= Beit Eliezer =

Beit Eliezer (Hebrew: בית אליעזר) is a neighborhood in the city of Hadera, in the Haifa District of Israel. Located in the eastern part of the city, it is one of Hadera's oldest and largest residential neighborhoods.

== History ==
Beit Eliezer was established in the 1950s as a workers' neighborhood. It is named after Eliezer Kaplan, who served as Israel's first Minister of Finance. Its first residents were largely immigrants, including Jews from Yemen, Romania, and Morocco. In its early years, houses in the neighborhood were built with large plots of land that included small subsistence farms, giving parts of the neighborhood a rural character.

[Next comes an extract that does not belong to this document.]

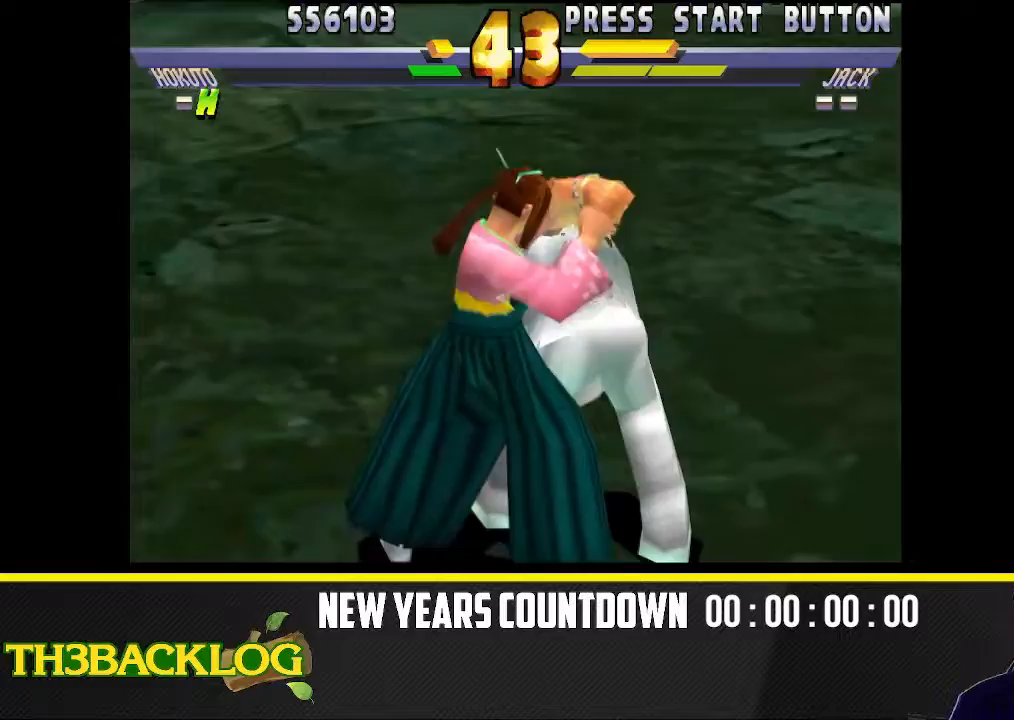
{"buttons": [], "left_stick": "center", "events": []}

The neighborhood grew in stages over the following decades as further waves of immigration reached Hadera. A section known as Neve Eliezer was developed within Beit Eliezer, and in 1973 an additional area of prefabricated housing imported from Yugoslavia, locally referred to as "Yugoslav housing," was built. Following the large-scale immigration from the former Soviet Union in the 1990s, a further section known as "New House of Eliezer" was constructed; its streets were named after families associated with the founding of Hadera.

== Sports ==
The neighborhood was home to Hapoel Beit Eliezer F.C., a football club founded in 1952. The club spent most of its history in Israel's lower divisions, winning promotion to Liga Alef in 1977. It folded amid financial difficulties, was briefly revived in the 1980s, and was eventually merged into Hapoel Hadera in 2000.

== Notable buildings ==
The Beit Eliezer Community Center is a building located at a central corner of the neighborhood, constructed with sandstone facades.